*Material for this task*.
Segment Open

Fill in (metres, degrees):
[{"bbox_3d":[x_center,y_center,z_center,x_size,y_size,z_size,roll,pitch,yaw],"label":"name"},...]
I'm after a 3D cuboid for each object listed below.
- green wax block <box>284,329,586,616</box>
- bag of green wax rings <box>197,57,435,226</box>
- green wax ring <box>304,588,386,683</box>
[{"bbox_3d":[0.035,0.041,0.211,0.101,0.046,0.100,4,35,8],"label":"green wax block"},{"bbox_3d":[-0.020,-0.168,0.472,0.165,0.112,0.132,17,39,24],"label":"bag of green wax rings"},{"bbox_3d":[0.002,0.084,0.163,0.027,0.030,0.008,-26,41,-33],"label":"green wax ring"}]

Segment Closed

*What to do*.
The records above need to be duplicated. Keep every word unchanged.

*Reply*.
Fill in (metres, degrees):
[{"bbox_3d":[x_center,y_center,z_center,x_size,y_size,z_size,roll,pitch,yaw],"label":"name"},...]
I'm after a 3D cuboid for each object listed below.
- green wax block <box>284,329,586,616</box>
- bag of green wax rings <box>197,57,435,226</box>
- green wax ring <box>304,588,386,683</box>
[{"bbox_3d":[0.035,0.041,0.211,0.101,0.046,0.100,4,35,8],"label":"green wax block"},{"bbox_3d":[-0.020,-0.168,0.472,0.165,0.112,0.132,17,39,24],"label":"bag of green wax rings"},{"bbox_3d":[0.002,0.084,0.163,0.027,0.030,0.008,-26,41,-33],"label":"green wax ring"}]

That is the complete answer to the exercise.